Un empate ante el Burgos (1-1) fue su último encuentro en el Sánchez Pizjuán. Maradona se machó a comienzos de la segunda mitad mientras maldecía a Bilardo. Había metido cinco goles. El club de Nervión terminó séptimo, sin Europa y por supuesto sin ese título en el que había confiado tanto Bilardo. Pero el Sevilla, Monchi lo reconoce muchas veces, puede presumir de haber tenido en sus filas al «genio del fútbol mundial».

La selección vuelta a principios del 93

Maradona fue convocado para un par de partidos a inicios de 1993; Brasil y Dinamarca, el Diego quería ser el mismo que con Napoli hacía esos dobles viajes transatlánticos en menos de 15 días, existían dos problemas ahora para ello, ya no tenía 24 años y que Sevilla estaba centrado en otros objetivos que los que guardaba Napoli en 1985, total Diego los volvió hacer como en el 85, jugó «igual» con los dos, con el que le pagaba y con el que siempre le tuvo lealtad y amor, pero después de eso vinieron los problemas ya descritos, Maradona bajó un poco su forma física (o tal vez mucho) y el «Coco» no lo llevó a la Copa América de Ecuador 93 pero lo espero hasta última hora, obvio que al finalizar la Copa el 4 de Julio venciendo a México en la final y a un mes del primer partido contra Perú por Eliminatorias a USA 94 tampoco Diego estuvo en nomina, de hecho siguió más a Uruguay en esas eliminatorias dicho por él mismo en su momento.

Argentina con largo invicto, arranca la eliminatoria venciendo a domicilio 0x1 a Perú y a Paraguay 1×3, llegó el 15 de agosto del 93 en el Metropolitano de Barranquilla y el invicto de poco más de de 30 partidos se fue a la nada Colombia muy superior venció con claridad en el terreno a la Argentina aunque la pizarra solo marcó un 2×1, este encuentro debió terminar en goleada de escándalo y no el que se dio tres semanas después en el Monumental., todo parecía igual que en casa sin necesitar al mejor de todos la albiceleste llegaría a la tierra del Tío Sam, nada que ver el triunfo ante Perú fue un espejismo, luego vino un empate a cero ante Paraguay y luego el 5 de septiembre de 1993 Argentina solo tenía que vencer a Colombia y clasificaba pero a los «PachoBoy’s» les salió todo esa noche y el 0x5 fue lapidario y todo el monumental coreó Maradoooo, Maradooo Maradoooo

La única vez que Argentina jugó un repechaje

La estrepitosa derrota ante los Cafeteros condenó a tener que jugar ante Australia y se concluyó en que era momento de dejar atrás las diferencias de un grupo dividido para no quedarse afuera de la Copa del Mundo. El pedido por el regreso del Diez fue prácticamente unánime

Regresó, resolvió sus diferencias con algunos viejos referentes en una reunión con Ruggeri en la que «se arregló todo en diez minutos», según reveló después, y viajaron al país oceánico, lugar que el conjunto nacional visitaba por segunda vez en su historia.

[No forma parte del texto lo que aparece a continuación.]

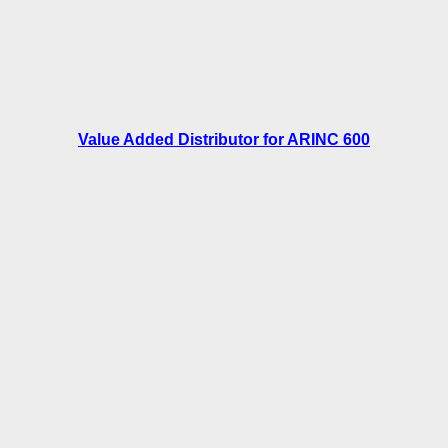
Value Added Distributor for ARINC 600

El 31 de octubre casi todo el país se levantó temprano a la mañana para ver qué sucedería con la Selección argentina. La vuelta de Diego fue una inyección de adrenalina para un equipo que no jugó nada bien, pero que con algunos toques del mejor del mundo se llevó un empate. El gol lo hizo Balbo de cabeza tras una gran escalada y un perfecto centro de Maradona por derecha. Sin embargo, Vidmar igualó las acciones unos minutos después y sentenció el 1-1.

El desahogo llegó dos semanas después, con el triunfo por 1-0 con un tanto de Batistuta y la consecuente clasificación al Mundial.

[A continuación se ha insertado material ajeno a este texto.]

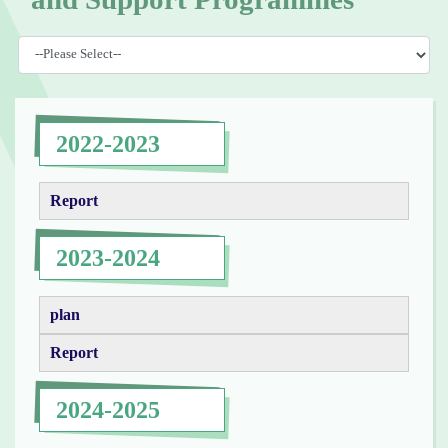
2022-2023
Report
2023-2024
plan
Report
2024-2025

El rival fue Australia, que dejó en el camino, en una instancia previa, a Canadá por medio de los penales (4-1). No se podía especular más ni arriesgar la clasificación y el pedido para que Maradona juegue esos encuentros fue unánime.

Doce días de entrenamiento, doble turno y Don Diego Maradona, como algo más que un padre. El hombre bonachón ponía manos a la obra, mientras su hijo ilustre corría sin parar, corría de día y de noche, corría contra el ocaso. Don Diego se especializaba en las comidas. En pollo y cordero a la parrilla, generalmente acompañados por verduras y frutas, sin gaseosas, con abundante agua y, por las noches, una copa de vino.

«Es cierto que las comodidades eran básicas, pero esa era nuestra idea. Diego era adicto a la televisión y en el campo había un televisor chiquito blanco y negro, con un solo canal, que se veía todo nevado. Cuando vio eso fue cuando me dijo ‘a dónde me trajiste’, y yo le contesté ‘a Fiorito’, porque fue como un viaje al pasado de Diego», recordó, semanas atrás, el preparador físico, que en su cuenta de twitter resume parte de su vida: «Preparador de Futbolistas. Más de 10 años junto al 10».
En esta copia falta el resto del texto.